Re: loop of spark jobs leads to increase in memory on worker nodes and eventually faillure

Gourav Sengupta Wed, 06 Apr 2022 10:21:45 -0700

Hi,
super duper.

Please try to see if you can write out the data to S3, and then write a
load script to load that data from S3 to HBase.



Regards,
Gourav Sengupta


On Wed, Apr 6, 2022 at 4:39 PM Joris Billen <joris.bil...@bigindustries.be>
wrote:

> HI,
> thanks for your reply.
>
>
> I believe I have found the issue: the job writes data to hbase which is on
> the same cluster.
> When I keep on processing data and writing with spark to hbase ,
> eventually the garbage collection can not keep up anymore for hbase, and
> the hbase memory consumption increases. As the clusters hosts both hbase
> and spark, this leads to an overall increase and at some point you hit the
> limit of the available memory on each worker.
> I dont think the spark memory is increasing over time.
>
>
>
> Here more details:
>
> **Spark: 2.4
> **operation: many spark sql statements followed by writing data to a nosql
> db from spark
> like this:
> df=read(fromhdfs)
> df2=spark.sql(using df 1)
> ..df10=spark.sql(using df9)
> spark.sql(CACHE TABLE df10)
> df11 =spark.sql(using df10)
> df11.write
> Df12 =spark.sql(using df10)
> df12.write
> df13 =spark.sql(using df10)
> df13.write
> **caching: yes one df that I will use to eventually write 3 x to a db
> (those 3 are different)

Exercise set:
A. Can you reproduce the Spark memory thread from "Re: loop of" to "super duper.", swapping "super duper" for "excellent"?
B. How would the Spark memory thread go on if you extended it past its last line?

[Data records]
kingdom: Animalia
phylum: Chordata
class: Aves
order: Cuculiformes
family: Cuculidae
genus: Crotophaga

Responses to the tasks:
A.
Re: loop of spark jobs leads to increase in memory on worker nodes and eventually faillure

Gourav Sengupta Wed, 06 Apr 2022 10:21:45 -0700

Hi,
excellent.

B.
> **Loops: since I need to process several years, and processing 1 day is
> already a complex process (40 minutes on 9 node cluster running quite a bit
> of executors). So in the end it will do all at one go and there is a limit
> of how much data I can process in one go with the available resources.
> Some people here pointed out they believe this looping should not be
> necessary. But what is the alternative?
> —> Maybe I can write to disk somewhere in the middle, and read again from
> there so that in the end not all must happen in one go in memory.
>
>
>
>
>
>
>
> On 5 Apr 2022, at 14:58, Gourav Sengupta <gourav.sengu...@gmail.com>
> wrote:
>
> Hi,
>
> can you please give details around:
> spark version, what is the operation that you are running, why in loops,
> and whether you are caching in any data or not, and whether you are
> referencing the variables to create them like in the following expression
> we are referencing x to create x, x = x + 1
>
> Thanks and Regards,
> Gourav Sengupta
>
> On Mon, Apr 4, 2022 at 10:51 AM Joris Billen <
> joris.bil...@bigindustries.be> wrote:
>
>> Clear-probably not a good idea.
>>
>> But a previous comment said “you are doing everything in the end in one
>> go”.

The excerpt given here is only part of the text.